(Document extract):
== Segment start ==
For years, El Salvador was regarded as the world’s deadliest place not at war, as multinational gangs like MS13 and Barrio 18 extorted 70% of businesses, intimidated authorities, and recruited despondent youngsters. The wealthy hunkered down in gated compounds while others fled north.
Governments veered from social programs to hard-line crackdowns, and even tried a ‘truce’ with the gangs in 2012. But a gradual drop in violence really started to accelerate under the tougher approach of President Bukele, who:
- declared a state of emergency in 2022
- arrested around 75,000 gang members, and
- locked them up in a massive new prison.
He started tweeting to mark murder-free days, announcing the country had racked up 500 of them by last year, compared to just seven in the two decades before his term. El Faro, an acclaimed local news outlet, even wrote that “the gangs do not exist in this moment as El Salvador knew them for decades.”
== Segment end ==
(What the task asks): Continue the passage on El Salvador's gang crackdown, writing the next part after its final sentence.

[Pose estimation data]
== Segment start ==
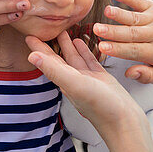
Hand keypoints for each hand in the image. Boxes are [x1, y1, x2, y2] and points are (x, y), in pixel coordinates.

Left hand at [27, 32, 152, 151]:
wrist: (124, 122)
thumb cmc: (101, 106)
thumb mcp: (75, 84)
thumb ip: (54, 70)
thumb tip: (31, 57)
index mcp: (64, 81)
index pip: (47, 61)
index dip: (38, 48)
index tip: (28, 35)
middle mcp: (74, 80)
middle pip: (58, 58)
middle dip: (50, 44)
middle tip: (43, 28)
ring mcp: (88, 80)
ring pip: (74, 58)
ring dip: (67, 45)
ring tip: (62, 30)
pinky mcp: (101, 79)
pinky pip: (89, 61)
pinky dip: (83, 51)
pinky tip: (81, 42)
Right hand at [93, 0, 152, 83]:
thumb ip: (146, 75)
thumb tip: (130, 72)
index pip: (134, 51)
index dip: (118, 49)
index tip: (103, 47)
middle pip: (132, 33)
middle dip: (113, 31)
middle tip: (97, 30)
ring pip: (135, 17)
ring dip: (119, 13)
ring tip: (106, 11)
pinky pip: (140, 1)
== Segment end ==
(Reply):
For anyone who knows El Salvador, this is quite simply remarkable.
Of course, Bukele has his critics:
- He’s now incarcerated 8% of the young male population
- Many are held without due process and will stand in mass trials
- Officials also reportedly entered into negotiations with the gangs
- Other factors may have contributed to the drop in violence (like an evolution in gang behaviour), and
- He’s filled the Supreme Court with friendly judges, while not shying away from using security forces to intimidate legislators
But sure, while Bukele has his critics, not many of them are in El Salvador, where 92.4% of folks still back his approach. This partly explains why the 42-year-old faced little resistance as he consolidated control and stretched the constitution to run for this second term.
So what’s next? If Bukele’s first term was all about security, his second will be on the economy – with the gangs now subdued, Bukele can focus on El Salvador’s stubborn poverty rates, declining exports, and lagging GDP growth.
INTRIGUE’S TAKE
Bukele is bucking the trend in Latin America in some big ways here.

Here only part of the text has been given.